The Supreme Court: Working for Peace Is a Prosecutable Offense

The fight for hearts and minds in the global struggle against terrorism may not yet be over, but the Supreme Court has thrust a white flag into the hands of one faction in that effort. It is now illegal to try to win our "enemies" over with appeals to reason, humanity or self-preservation. Apparently, the only way to legally engage designated terrorist organizations is to kill them--anything else may be "material support," and land you in prison.

The Supreme Court's June 21 decision in Holder v. Humanitarian Law Project held conflict mediation, human rights training and peace-building efforts aimed at turning terrorist groups away from violence can be criminalized, punishable by 15+ years in prison and seizure of assets. These are some of the activities that could be characterized as "knowingly provid[ing] material support or resources to a foreign terrorist organization," a vaguely worded catch-all provision of the anti-terrorism laws passed in the wake of 9/11.

That vagueness has left legitimate charitable groups of peace activists, humanitarian aid workers and medical service providers under a dark cloud of fear and suspicion- unable to provide their services to victims of natural disasters and political violence because those victims might be under the thumb of violent political factions on the US State Department's terrorist watch list. It also prevents them from trying to talk those violent factions into laying down their weapons and seeking peaceful resolution to their disputes.

The chilling impact this decision will have on efforts to forge peace and protect human rights will mean more suffering for innocent bystanders in political struggles and lost opportunities for peace.

The case involved the federal law that sanctions anyone who provides "expert advice," "training," "personnel" and "service," to a foreign terrorist organization (FTO), as designated by the U.S. government. The Humanitarian Law Project ("HLP") sought to provide assistance for human rights advocacy and peace-making to a designated terrorist organization, but feared facing criminal charges for providing those groups with "material support." After multiple lower court rulings had found the statute unconstitutionally vague, the Department of Justice asked the Supreme Court to review the case.

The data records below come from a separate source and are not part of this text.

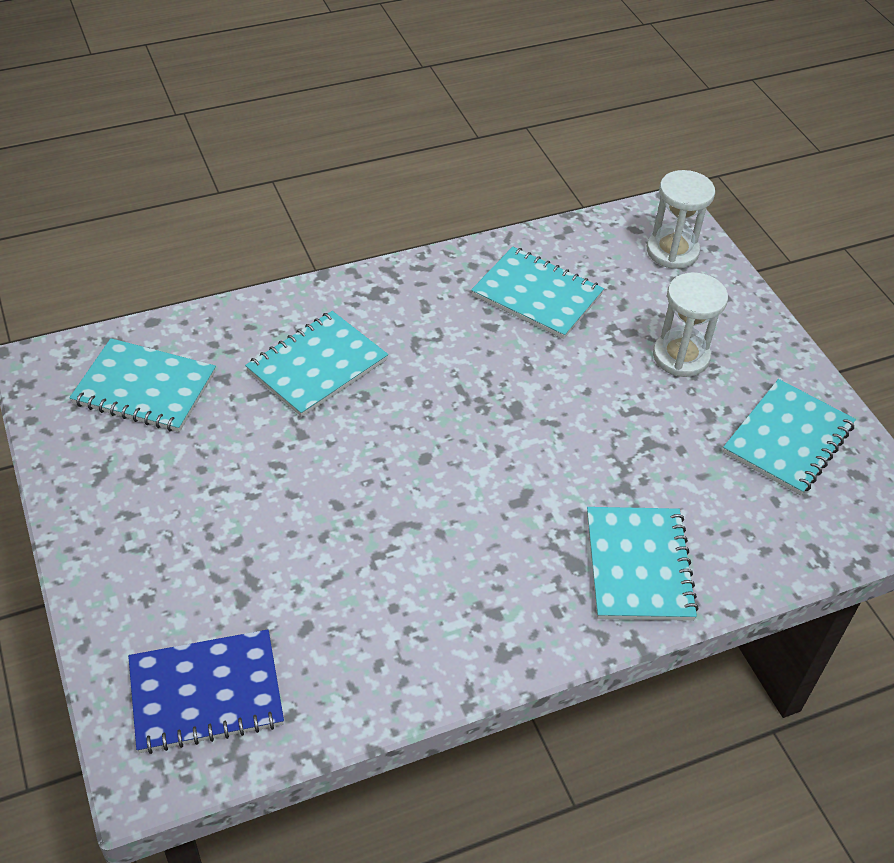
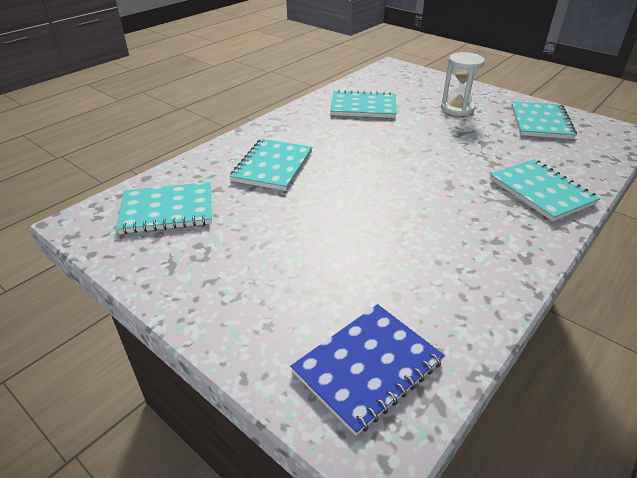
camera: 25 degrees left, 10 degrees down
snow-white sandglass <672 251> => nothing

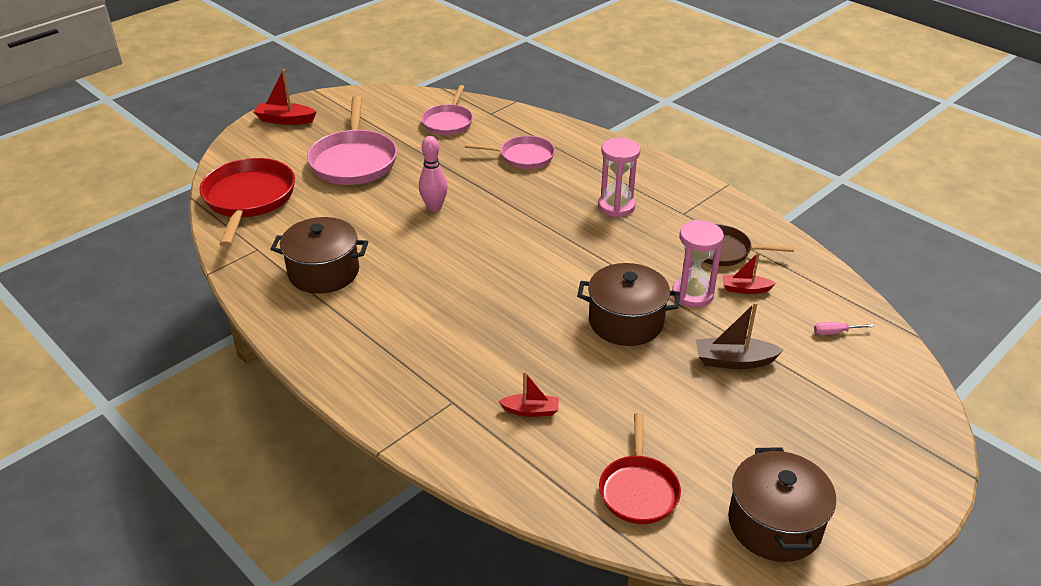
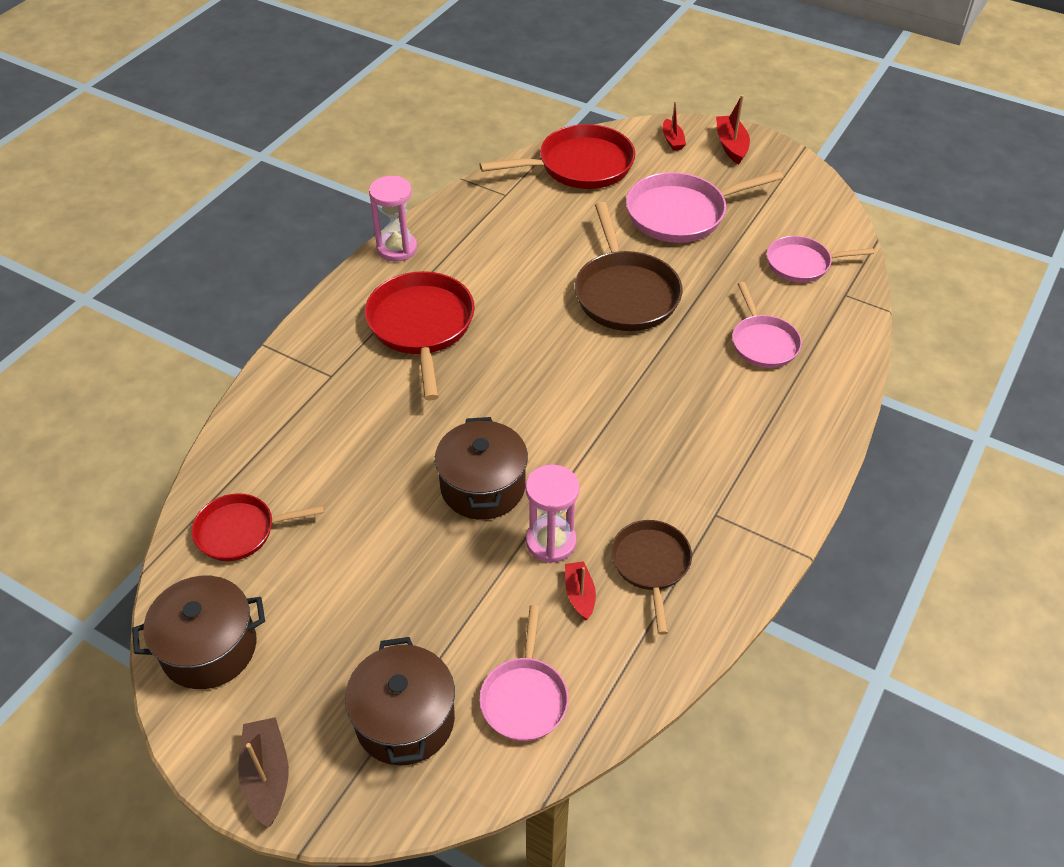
camera: 75 degrees right, 10 degrees up
dark brown sailboat <734 361> => dark brown sailboat <267 776>, shifted
dark brown cooking pot <324 272> => dark brown cooking pot <405 720>, shifted
nothing => scarlet frying pan <421 326>
rosy sandglass <616 206> => rosy sandglass <397 249>, shifted
rosy screwdriver <835 332> => rosy frying pan <524 697>
rosy skittle <434 207> => dark brown frying pan <625 293>
scarlet sailboat <531 411> => scarlet sailboat <672 140>, shifted

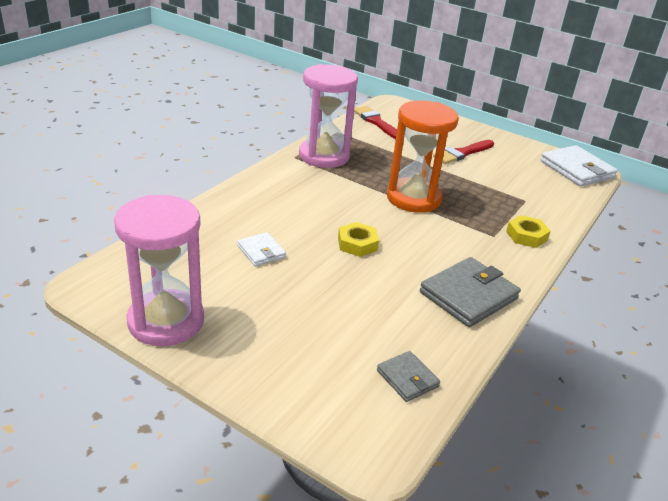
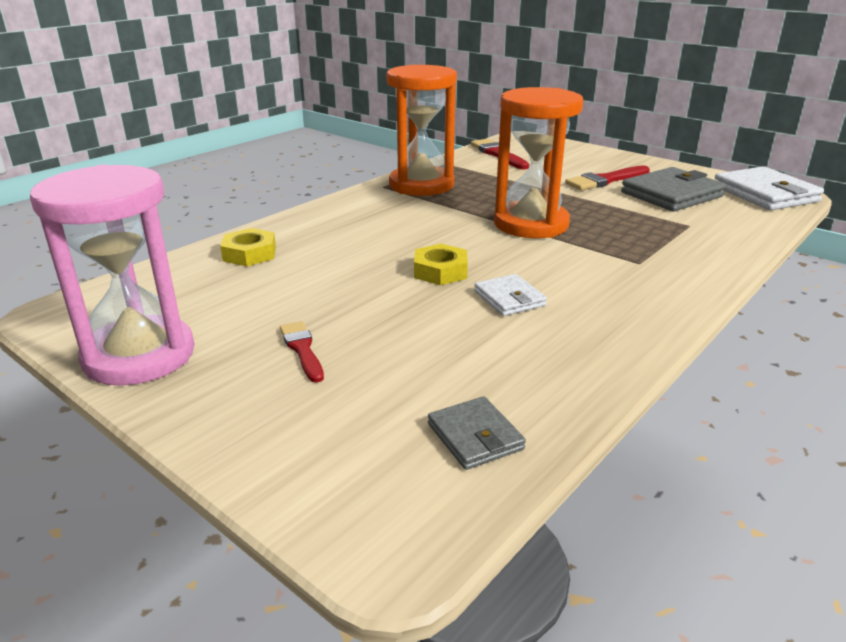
camera: 10 degrees right, 5 degrees down
yellow hexagon nut <526 236> => yellow hexagon nut <249 254>, shifted
nothing => scarlet paint brush <302 349>
rosy sandglass <324 156> => orange sandglass <421 185>
snow-white billfold <261 251> => snow-white billfold <509 298>, shifted
ash-grey billfold <468 295> => ash-grey billfold <671 194>, shifted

The Court ruled that even though pure speech is entitled to a high level of constitutional scrutiny, it would forgo such scrutiny and defer to Congress and the executive branch, which asserted unsupported, theoretical findings that support aimed at countering violence can somehow indirectly support violence. The Court's reasoning was that the matter involves national security.

With its overly deferential approach, the Court failed to fulfill its responsibilities in the checks-and-balances system that keeps our democracy healthy. If it had looked behind the broad generalizations cited by the government, it would have seen there are no facts either in the Congressional Record or elsewhere that support the Congressional or State Department "findings." And even if there are some circumstances where conflict mediation and human rights training can be co-opted to support violence, it is not inevitable that it will happen in all cases.

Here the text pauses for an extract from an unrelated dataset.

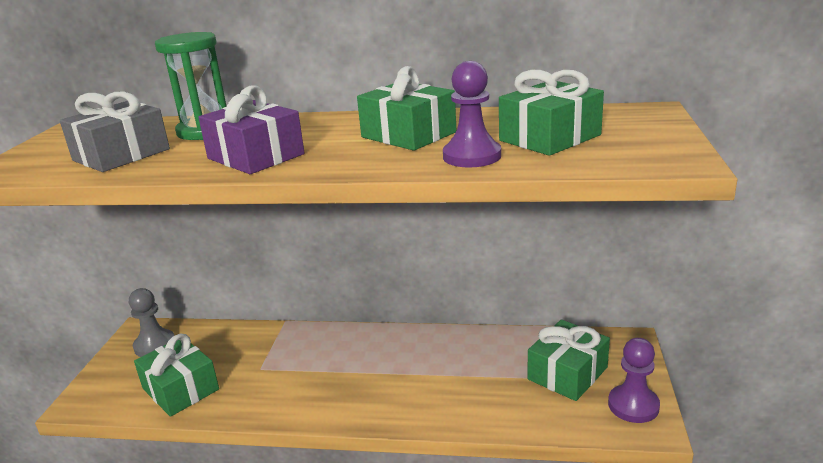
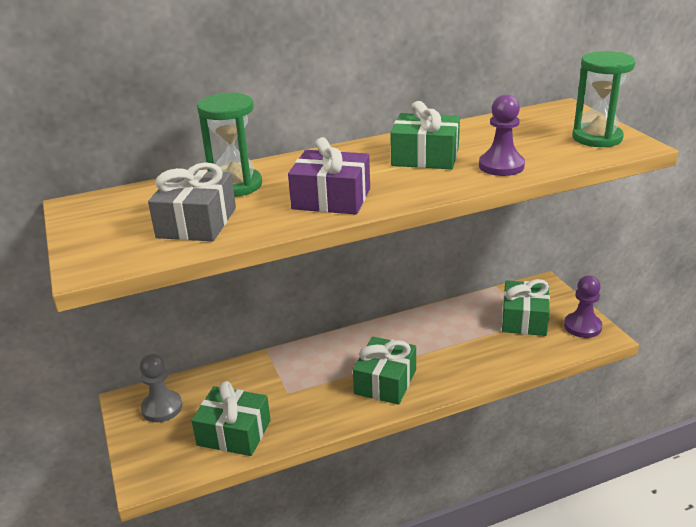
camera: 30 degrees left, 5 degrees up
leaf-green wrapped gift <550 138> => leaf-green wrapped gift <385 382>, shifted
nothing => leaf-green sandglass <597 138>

For an obvious example of the fault in the findings, one need look no further than the Good Friday Accords that brought a lasting peace to Northern Ireland for the first time in more than eight centuries. For years, non-governmental organizations (NGOs) had worked to bring violent factions of Catholics and Protestants to the bargaining table. Their work behind the scenes was instrumental in persuading those groups--"terrorists" in the eyes of most of their captive civilian populations, as well as the governments seeking to disarm them--to put down their weapons and negotiate a peaceful resolution to 850 years of violence.

If the "material support" law had been in place, as authorized by the Supreme Court today, those organizations would have been criminals. And the people of Northern Ireland would likely still be victims of sectarian violence that only a very few supported.

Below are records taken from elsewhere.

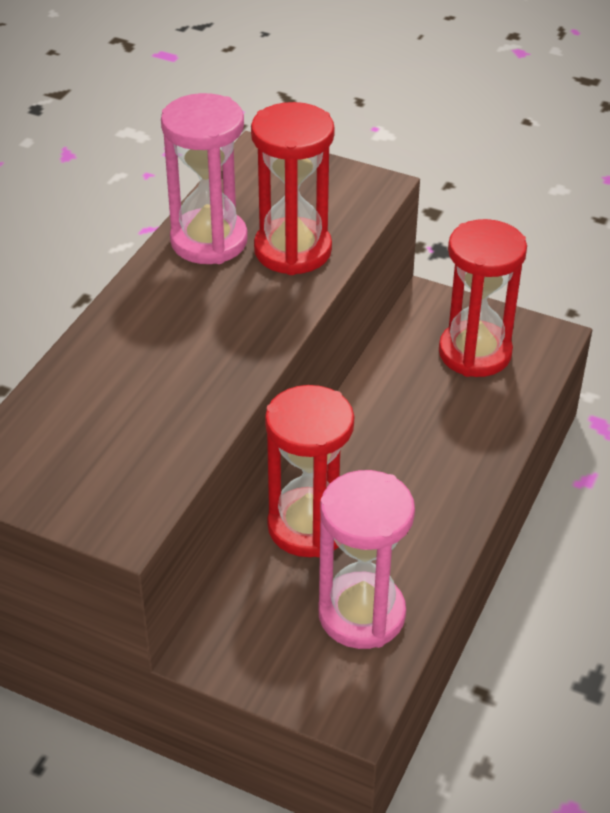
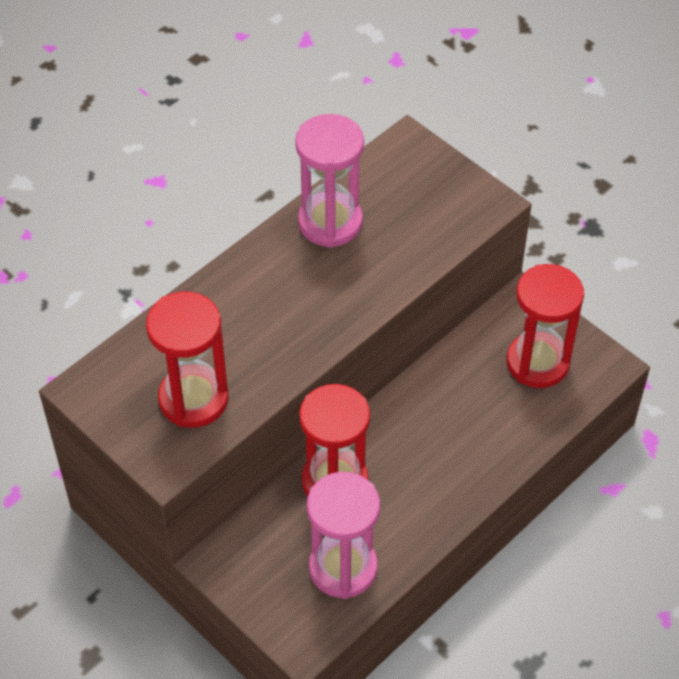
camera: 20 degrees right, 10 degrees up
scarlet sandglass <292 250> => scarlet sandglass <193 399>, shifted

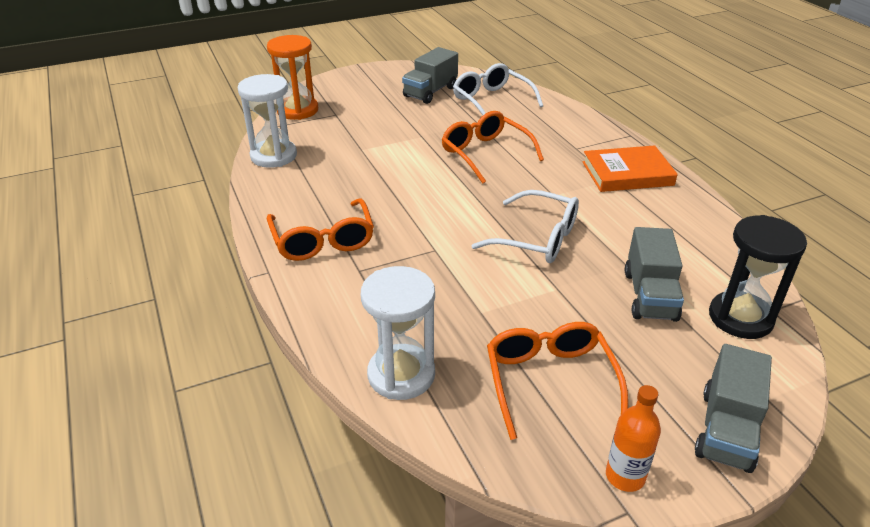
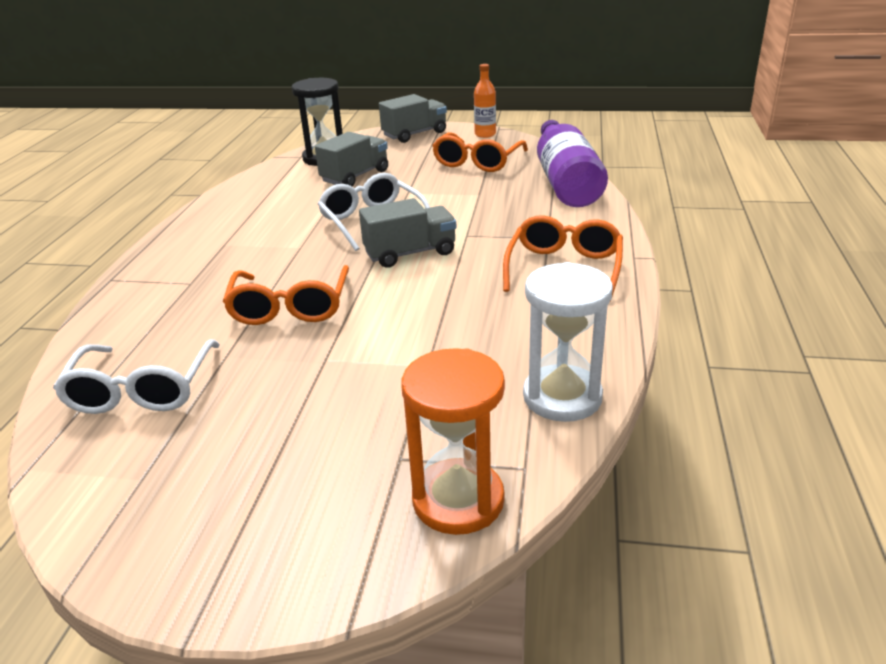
camera: 145 degrees left, 5 degrees down
ash-grey truck <430 92> => ash-grey truck <410 253>, shifted
snow-white sandglass <401 375> => purple flask <565 181>
orange hardcover <627 173> => nothing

"Orwellian" doesn't begin to describe a law that makes it a crime to promote peaceful conflict resolution. While nobody would argue that Congress and the executive shouldn't take all necessary and justifiable steps to prevent terrorism and protect the nation from violent extremists, what rational person would argue that turning extremists away from violence runs contrary to that goal?

Such an obviously misguided law cannot be allowed to stand. Since the Supreme Court has chosen to hold the Constitution hostage to the fear of terrorism, Congress must step up and do its duty to craft a law that recognizes the peaceful paths to fighting terrorism and helping the innocent civilians who are every bit as victimized by extremists in their midst as the extremists' supposed enemies.

In the meantime, Secretary of State Hillary Clinton should use her authority under the existing law to carve out exceptions for organizations that work through peaceful means toward peaceful ends. Additionally, the administration can issue standards for enforcement that gives NGOs a clear explanation of the difference between legal and criminal conduct in their charitable work.

Unless and until that happens, the groups that are fighting the War on Terror with words instead of guns would be wise to stand down.